Samstag , 19. September 2020
Ein Abend der Duette war die Tanzgala, die jetzt im Theater Lüneburg zugunsten der Alzheimer Gesellschaft stattfand. Foto: phs

Wenn die Balance aus dem Takt gerät

Lüneburg. Es war ein Abend der Duette, der großen Gefühle, der Liebe, Leidenschaft und ihren Abgründen. Und ein Abend großartiger, hochkarätiger Tanzkunst, der den Duetten die Zeit einräumte, die sie ansonsten nicht oft auf der Bühne haben. Ausverkauft war das Lüneburger Theater am Sonnabend bei der dritten internationalen Tanzgala zugunsten der hiesigen Alzheimer Gesellschaft. Die Künstler, unter ihnen neben dem aktuellen Lüneburger Ensemble viele „Altbekannte“, verzichteten auf ihre Gagen. So bedeutete der Abend für Ballettdirektor Olaf Schmidt, der gemeinsam mit Merle Hoch moderierte, auch ein Wiedersehen mit ehemaligen Tänzern.
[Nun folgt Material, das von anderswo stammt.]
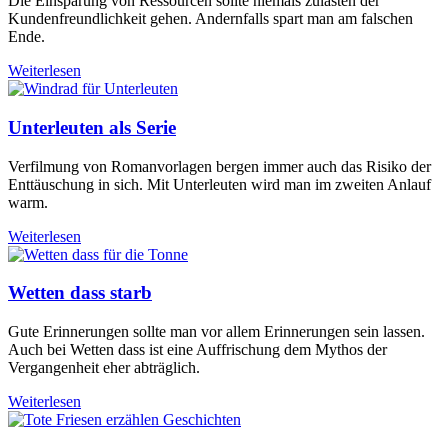
Die Einsparung von Ressourcen sollte niemals zulasten der
Kundenfreundlichkeit gehen. Andernfalls spart man am falschen
Ende.
Weiterlesen
Unterleuten als Serie
Verfilmung von Romanvorlagen bergen immer auch das Risiko der
Enttäuschung in sich. Mit Unterleuten wird man im zweiten Anlauf
warm.
Weiterlesen
Wetten dass starb
Gute Erinnerungen sollte man vor allem Erinnerungen sein lassen.
Auch bei Wetten dass ist eine Auffrischung dem Mythos der
Vergangenheit eher abträglich.
Weiterlesen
Viel Drama und viel Leidenschaft

Den beschwingten Auftakt des dreieinhalbstündigen Abends machte das Lüneburger Ensemble zu „La Mer“, präsentierte das verspielte und vorwitzige Leben unter Wasser. Anschließend ging es überwiegend leidenschaftlich und dramatisch zu: Die Spielarten der Liebe wurden mit großer Passion zelebriert; das sich Finden und Verlassen, sich Verlieben und Entfernen, das sich Hingeben und Zerfleischen. Viele Künstler präsentierten eigene Choreographien wie Katerina Vlasova und Amadeus Pawlica oder Anibal dos Santos und Fanni Esterházy oder Julia Cortes und Francesc Marsal mit ihrem großartigen Tango.
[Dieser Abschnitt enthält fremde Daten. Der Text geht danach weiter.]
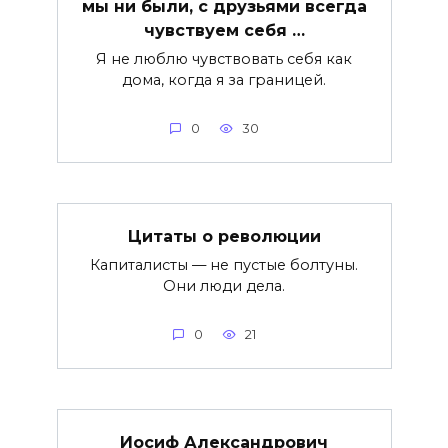
мы ни были, с друзьями всегда
чувствуем себя …
Я не люблю чувствовать себя как
дома, когда я за границей.
0
30
Цитаты о революции
Капиталисты — не пустые болтуны.
Они люди дела.
0
21
Иосиф Александрович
Die Imperfect Dancers aus Italien begeisterten mit „Istante“, einer Choreographie, die eigens für die Internationale Benefiz-Tanzgala in Stuttgart 2009 entwickelt wurde. „Es ist der Versuch, sich in die Kranken und ihre Angehörigen hineinzuversetzen“, erläuterte Schmidt. Wer selbst mit Demenzkranken zu tun hat, erkannte sich und die Angehörigen in dem Tanz wieder. Die Balance, die aus dem Takt gerät, kleine unkontrollierte Bewegungen, die zu großen werden, der Versuch, das Gleichgewicht wieder herzustellen, indem man stützt und trägt, eine Last, die auch mal zu schwer werden kann.

Für die Alzheimer Gesellschaft wurden deren Vorsitzende Kerstin Löding-Blöhs und Stellvertreter Sven Hagen auf die Bühne gebeten. Vor 22 Jahren hat Löding-Blöhs die Gesellschaft gegründet, sie bedankte sich bei den Künstlern, den Lions-Clubs Lüneburg und Lüneburg-Ilmenau und vor allem bei Olaf Schmidt für die großzügige Unterstützung. „Wir versuchen, die Angehörigen zu entlasten, indem wir etwa eine Tagesbetreuung oder Hilfe zu Hause anbieten. Und wir haben auch gemeinsame Angebote für Kranke und Angehörige, zum Beispiel das Cafékonzert im Glockenhaus. Demnächst wollen wir für alle gemeinsam Nordic Walking anbieten, da Bewegung wichtig ist.“

Amüsante Einlage der Oberzicke

Bewegung als perfekte Körperbeherrschung in Synchronie präsentierten Tu Hoang und Tuan Tran in Hoangs Choreographie „Trial“. Zuvor hatte Júlia Cortéz in einer herrlich amüsanten Nummer die Oberzicke gegeben: „Peter“ (Anibal dos Santos) machte einfach alles falsch: die Streckung des Arms, die Hebung der Diva, noch nicht einmal im Kreis konnte er tanzen, Madame trat entnervt ab. Abschließend legten die „cowgirls“ des Mecklenburger Staatstheaters eine temperamentvolle Show auf die Bühne und präsentierten einen Ausschnitt aus „Andy – Superstar“.

Ein viel bejubelter Tanzabend der großen Gefühle mit exquisiten Darbietungen ging unter lang anhaltendem Applaus zu Ende und wird sicherlich nicht der letzte gewesen sein, der für die Alzheimer Gesellschaft ausgerichtet wurde.